- **EXERCISE AIM**
Pick out every line of the records that contains the word "août", and copy each of those lines.

(Stored data entries)
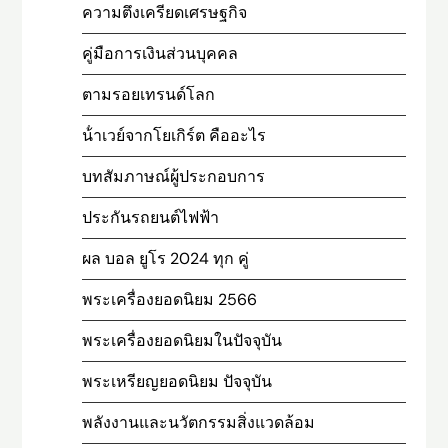
ความตึงเครียดเศรษฐกิจ
คู่มือการเงินส่วนบุคคล
ตามรอยเทรนด์โลก
น้ําเวย์จากโยเกิร์ต คืออะไร
บทสัมภาษณ์ผู้ประกอบการ
ประกันรถยนต์ไฟฟ้า
ผล บอล ยูโร 2024 ทุก คู่
พระเครื่องยอดนิยม 2566
พระเครื่องยอดนิยมในปัจจุบัน
พระเหรียญยอดนิยม ปัจจุบัน
พลังงานและนวัตกรรมสิ่งแวดล้อม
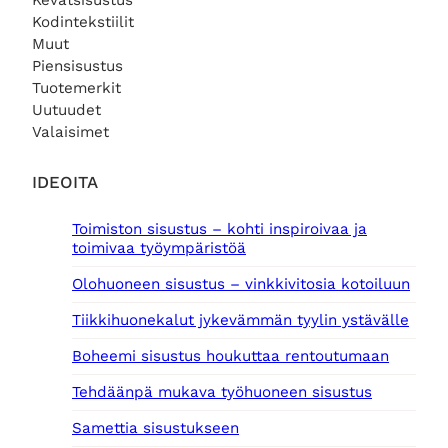
Kevätsisustus
Kodintekstiilit
Muut
Piensisustus
Tuotemerkit
Uutuudet
Valaisimet
IDEOITA
Toimiston sisustus – kohti inspiroivaa ja
toimivaa työympäristöä
Olohuoneen sisustus – vinkkivitosia kotoiluun
Tiikkihuonekalut jykevämmän tyylin ystävälle
Boheemi sisustus houkuttaa rentoutumaan
Tehdäänpä mukava työhuoneen sisustus
Samettia sisustukseen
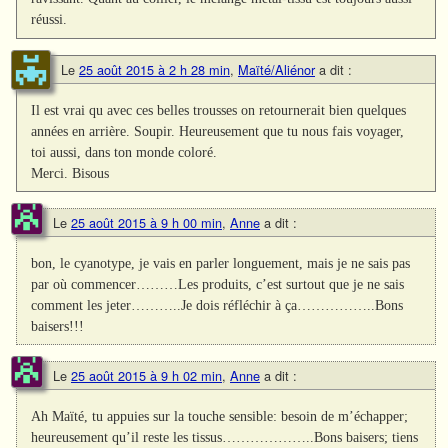
réussi.
Le
25 août 2015 à 2 h 28 min
,
Maïté/Aliénor
a dit :
Il est vrai qu avec ces belles trousses on retournerait bien quelques
années en arrière. Soupir. Heureusement que tu nous fais voyager,
toi aussi, dans ton monde coloré.
Merci. Bisous
Le
25 août 2015 à 9 h 00 min
,
Anne
a dit :
bon, le cyanotype, je vais en parler longuement, mais je ne sais pas
par où commencer………Les produits, c’est surtout que je ne sais
comment les jeter………..Je dois réfléchir à ça……………..Bons
baisers!!!
Le
25 août 2015 à 9 h 02 min
,
Anne
a dit :
Ah Maïté, tu appuies sur la touche sensible: besoin de m’échapper;
heureusement qu’il reste les tissus………………..Bons baisers; tiens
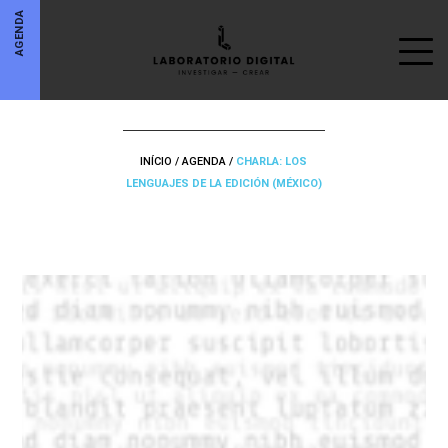
AGENDA
INÍCIO
/
AGENDA
/
CHARLA: LOS
LENGUAJES DE LA EDICIÓN (MÉXICO)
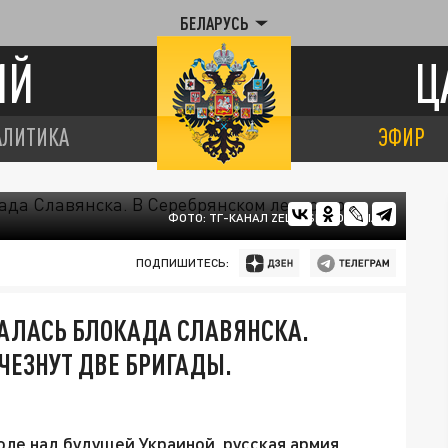
БЕЛАРУСЬ
ИЙ
Ц
АЛИТИКА
ЭФИР
ФОТО: ТГ-КАНАЛ ZELENSKIY OFFICIAL
ПОДПИШИТЕСЬ:
АЧАЛАСЬ БЛОКАДА СЛАВЯНСКА.
ЧЕЗНУТ ДВЕ БРИГАДЫ.
ле над будущей Украиной, русская армия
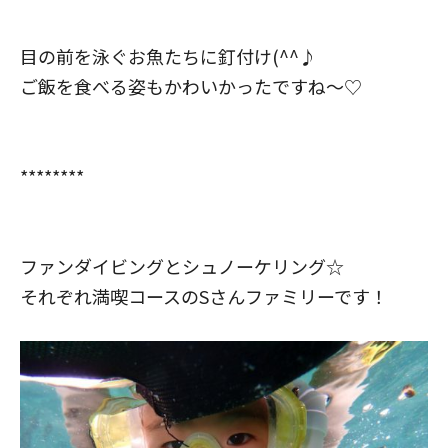
目の前を泳ぐお魚たちに釘付け(^^♪
ご飯を食べる姿もかわいかったですね～♡
********
ファンダイビングとシュノーケリング☆
それぞれ満喫コースのSさんファミリーです！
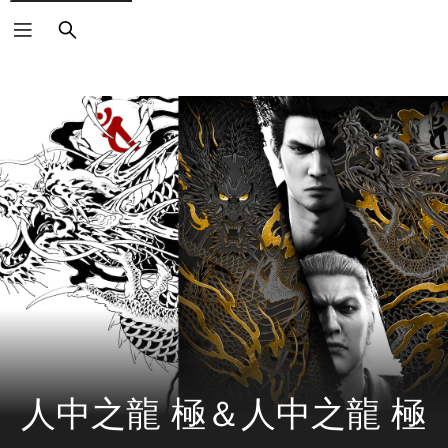
搜
尋
人中之龍 極＆人中之龍 極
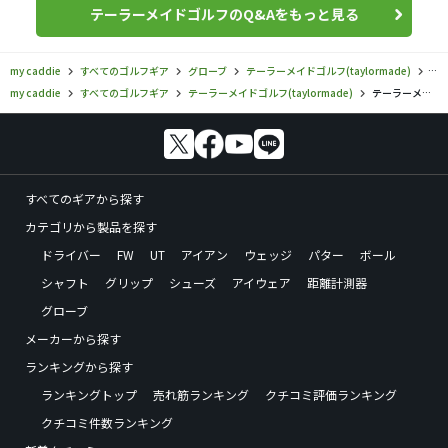
テーラーメイドゴルフのQ&Aをもっと見る
my caddie
すべてのゴルフギア
グローブ
テーラーメイドゴルフ(taylormade)
テ
my caddie
すべてのゴルフギア
テーラーメイドゴルフ(taylormade)
テーラーメイドゴルフ／／インタークロス 5.0 グローブの口コミ評価
すべてのギアから探す
カテゴリから製品を探す
ドライバー
FW
UT
アイアン
ウェッジ
パター
ボール
シャフト
グリップ
シューズ
アイウェア
距離計測器
グローブ
メーカーから探す
ランキングから探す
ランキングトップ
売れ筋ランキング
クチコミ評価ランキング
クチコミ件数ランキング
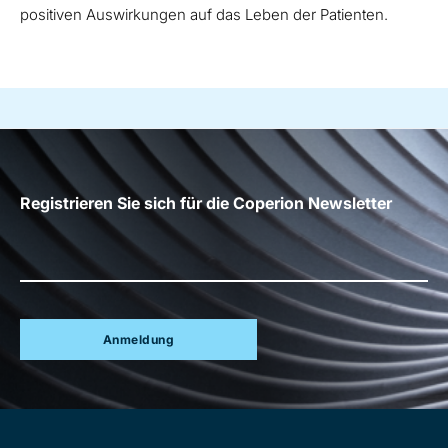
positiven Auswirkungen auf das Leben der Patienten.
Registrieren Sie sich für die Coperion Newsletter
Anmeldung
Site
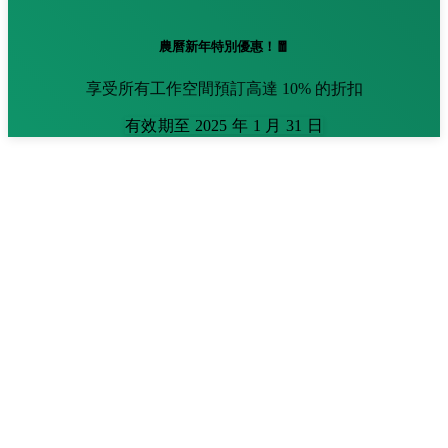
農曆新年特別優惠！🧧
享受所有工作空間預訂高達 10% 的折扣
有效期至 2025 年 1 月 31 日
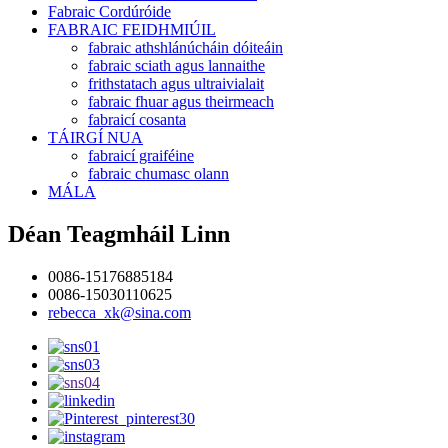
Fabraic Cordúróide
FABRAIC FEIDHMIÚIL
fabraic athshlánúcháin dóiteáin
fabraic sciath agus lannaithe
frithstatach agus ultraivialait
fabraic fhuar agus theirmeach
fabraicí cosanta
TÁIRGÍ NUA
fabraicí graiféine
fabraic chumasc olann
MÁLA
Déan Teagmháil Linn
0086-15176885184
0086-15030110625
rebecca_xk@sina.com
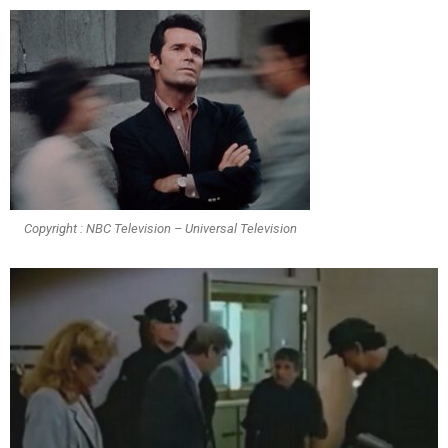
Copyright : NBC Television – Universal Television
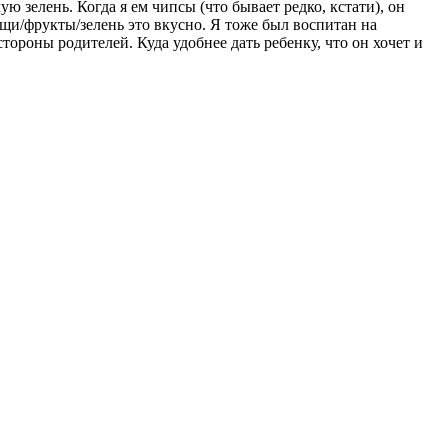
ю зелень. Когда я ем чипсы (что бывает редко, кстати), он
ощи/фрукты/зелень это вкусно. Я тоже был воспитан на
стороны родителей. Куда удобнее дать ребенку, что он хочет и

- **RESULT FOR THIS TASK**
25 août 2015 à 2 h 28 min
25 août 2015 à 9 h 00 min
25 août 2015 à 9 h 02 min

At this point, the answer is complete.